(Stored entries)
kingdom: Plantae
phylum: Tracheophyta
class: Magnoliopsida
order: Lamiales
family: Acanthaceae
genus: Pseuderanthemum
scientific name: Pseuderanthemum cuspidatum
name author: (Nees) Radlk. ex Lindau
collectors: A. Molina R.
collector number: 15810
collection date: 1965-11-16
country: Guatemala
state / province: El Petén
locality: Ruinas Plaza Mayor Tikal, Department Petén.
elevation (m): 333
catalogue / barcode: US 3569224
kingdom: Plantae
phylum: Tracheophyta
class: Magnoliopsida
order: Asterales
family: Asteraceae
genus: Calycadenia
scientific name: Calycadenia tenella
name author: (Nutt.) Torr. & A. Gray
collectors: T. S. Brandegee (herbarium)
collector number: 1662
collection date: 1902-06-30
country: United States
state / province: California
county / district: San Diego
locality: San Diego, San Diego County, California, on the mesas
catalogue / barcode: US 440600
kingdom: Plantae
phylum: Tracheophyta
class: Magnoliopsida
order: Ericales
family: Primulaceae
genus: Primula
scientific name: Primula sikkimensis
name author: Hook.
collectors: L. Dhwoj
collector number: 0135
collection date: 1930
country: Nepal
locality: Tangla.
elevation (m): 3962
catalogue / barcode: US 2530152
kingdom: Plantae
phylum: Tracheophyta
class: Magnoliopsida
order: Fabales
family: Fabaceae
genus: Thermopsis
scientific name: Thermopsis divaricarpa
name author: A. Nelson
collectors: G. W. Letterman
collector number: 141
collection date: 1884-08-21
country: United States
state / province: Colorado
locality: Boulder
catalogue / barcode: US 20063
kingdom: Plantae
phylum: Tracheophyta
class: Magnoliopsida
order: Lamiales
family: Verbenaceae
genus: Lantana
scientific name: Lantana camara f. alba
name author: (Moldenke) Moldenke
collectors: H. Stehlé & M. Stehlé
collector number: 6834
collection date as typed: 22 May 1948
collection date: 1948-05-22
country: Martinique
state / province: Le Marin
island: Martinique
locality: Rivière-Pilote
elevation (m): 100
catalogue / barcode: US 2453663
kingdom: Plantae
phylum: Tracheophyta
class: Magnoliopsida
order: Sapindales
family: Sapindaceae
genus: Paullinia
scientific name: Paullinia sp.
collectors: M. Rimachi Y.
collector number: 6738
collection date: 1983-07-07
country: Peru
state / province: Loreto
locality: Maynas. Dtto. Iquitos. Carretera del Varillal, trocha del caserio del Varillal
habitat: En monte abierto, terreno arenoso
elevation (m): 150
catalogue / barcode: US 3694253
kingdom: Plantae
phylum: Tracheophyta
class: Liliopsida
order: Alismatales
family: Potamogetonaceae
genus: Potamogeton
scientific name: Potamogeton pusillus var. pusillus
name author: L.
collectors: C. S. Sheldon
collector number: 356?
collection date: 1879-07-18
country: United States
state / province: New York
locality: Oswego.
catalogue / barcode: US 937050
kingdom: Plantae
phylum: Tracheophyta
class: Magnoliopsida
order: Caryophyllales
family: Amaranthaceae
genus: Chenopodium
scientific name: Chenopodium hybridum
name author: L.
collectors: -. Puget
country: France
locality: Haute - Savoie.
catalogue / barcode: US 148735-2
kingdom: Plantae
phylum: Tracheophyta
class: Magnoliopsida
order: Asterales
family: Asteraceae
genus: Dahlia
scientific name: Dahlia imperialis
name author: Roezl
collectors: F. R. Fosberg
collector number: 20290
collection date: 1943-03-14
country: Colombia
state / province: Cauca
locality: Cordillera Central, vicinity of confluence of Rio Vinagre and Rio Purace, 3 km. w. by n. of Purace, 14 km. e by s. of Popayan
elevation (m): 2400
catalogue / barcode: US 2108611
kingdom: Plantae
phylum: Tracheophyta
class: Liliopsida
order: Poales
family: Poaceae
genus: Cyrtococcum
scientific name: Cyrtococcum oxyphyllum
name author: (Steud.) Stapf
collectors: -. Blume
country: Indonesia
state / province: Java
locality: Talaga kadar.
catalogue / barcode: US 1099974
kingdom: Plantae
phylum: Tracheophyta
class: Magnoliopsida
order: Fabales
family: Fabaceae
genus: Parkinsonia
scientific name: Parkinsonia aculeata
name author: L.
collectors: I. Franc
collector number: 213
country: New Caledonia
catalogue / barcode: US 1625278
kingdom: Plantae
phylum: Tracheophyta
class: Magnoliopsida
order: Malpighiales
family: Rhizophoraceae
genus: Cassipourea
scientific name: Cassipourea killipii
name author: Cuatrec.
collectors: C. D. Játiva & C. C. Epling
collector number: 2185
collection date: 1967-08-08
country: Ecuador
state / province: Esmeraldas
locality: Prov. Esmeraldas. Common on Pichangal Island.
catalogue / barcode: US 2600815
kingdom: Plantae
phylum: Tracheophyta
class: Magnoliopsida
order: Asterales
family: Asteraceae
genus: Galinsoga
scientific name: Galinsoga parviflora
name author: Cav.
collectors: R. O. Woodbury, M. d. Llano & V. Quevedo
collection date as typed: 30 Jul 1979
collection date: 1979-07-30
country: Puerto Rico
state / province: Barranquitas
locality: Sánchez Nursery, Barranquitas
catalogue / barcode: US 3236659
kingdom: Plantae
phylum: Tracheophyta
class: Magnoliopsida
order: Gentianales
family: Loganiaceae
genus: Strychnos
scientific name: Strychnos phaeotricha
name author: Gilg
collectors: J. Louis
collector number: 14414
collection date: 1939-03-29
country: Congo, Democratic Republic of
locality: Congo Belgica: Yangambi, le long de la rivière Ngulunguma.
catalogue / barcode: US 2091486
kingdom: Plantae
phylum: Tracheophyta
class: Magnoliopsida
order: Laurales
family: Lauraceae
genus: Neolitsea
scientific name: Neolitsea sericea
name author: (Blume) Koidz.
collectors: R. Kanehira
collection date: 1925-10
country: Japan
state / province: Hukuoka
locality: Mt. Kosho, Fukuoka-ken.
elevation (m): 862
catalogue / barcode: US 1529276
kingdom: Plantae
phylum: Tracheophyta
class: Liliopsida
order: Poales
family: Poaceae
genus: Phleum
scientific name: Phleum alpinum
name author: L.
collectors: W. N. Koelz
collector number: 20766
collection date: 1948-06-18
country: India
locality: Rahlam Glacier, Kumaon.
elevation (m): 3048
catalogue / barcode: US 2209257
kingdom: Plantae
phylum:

Work required:
Please copy the lines of the items word for word, starting with the line that contains "collector number: 141" and going on through the line that contains "genus: Cyrtococcum".

Right answer:
collector number: 141
collection date: 1884-08-21
country: United States
state / province: Colorado
locality: Boulder
catalogue / barcode: US 20063
kingdom: Plantae
phylum: Tracheophyta
class: Magnoliopsida
order: Lamiales
family: Verbenaceae
genus: Lantana
scientific name: Lantana camara f. alba
name author: (Moldenke) Moldenke
collectors: H. Stehlé & M. Stehlé
collector number: 6834
collection date as typed: 22 May 1948
collection date: 1948-05-22
country: Martinique
state / province: Le Marin
island: Martinique
locality: Rivière-Pilote
elevation (m): 100
catalogue / barcode: US 2453663
kingdom: Plantae
phylum: Tracheophyta
class: Magnoliopsida
order: Sapindales
family: Sapindaceae
genus: Paullinia
scientific name: Paullinia sp.
collectors: M. Rimachi Y.
collector number: 6738
collection date: 1983-07-07
country: Peru
state / province: Loreto
locality: Maynas. Dtto. Iquitos. Carretera del Varillal, trocha del caserio del Varillal
habitat: En monte abierto, terreno arenoso
elevation (m): 150
catalogue / barcode: US 3694253
kingdom: Plantae
phylum: Tracheophyta
class: Liliopsida
order: Alismatales
family: Potamogetonaceae
genus: Potamogeton
scientific name: Potamogeton pusillus var. pusillus
name author: L.
collectors: C. S. Sheldon
collector number: 356?
collection date: 1879-07-18
country: United States
state / province: New York
locality: Oswego.
catalogue / barcode: US 937050
kingdom: Plantae
phylum: Tracheophyta
class: Magnoliopsida
order: Caryophyllales
family: Amaranthaceae
genus: Chenopodium
scientific name: Chenopodium hybridum
name author: L.
collectors: -. Puget
country: France
locality: Haute - Savoie.
catalogue / barcode: US 148735-2
kingdom: Plantae
phylum: Tracheophyta
class: Magnoliopsida
order: Asterales
family: Asteraceae
genus: Dahlia
scientific name: Dahlia imperialis
name author: Roezl
collectors: F. R. Fosberg
collector number: 20290
collection date: 1943-03-14
country: Colombia
state / province: Cauca
locality: Cordillera Central, vicinity of confluence of Rio Vinagre and Rio Purace, 3 km. w. by n. of Purace, 14 km. e by s. of Popayan
elevation (m): 2400
catalogue / barcode: US 2108611
kingdom: Plantae
phylum: Tracheophyta
class: Liliopsida
order: Poales
family: Poaceae
genus: Cyrtococcum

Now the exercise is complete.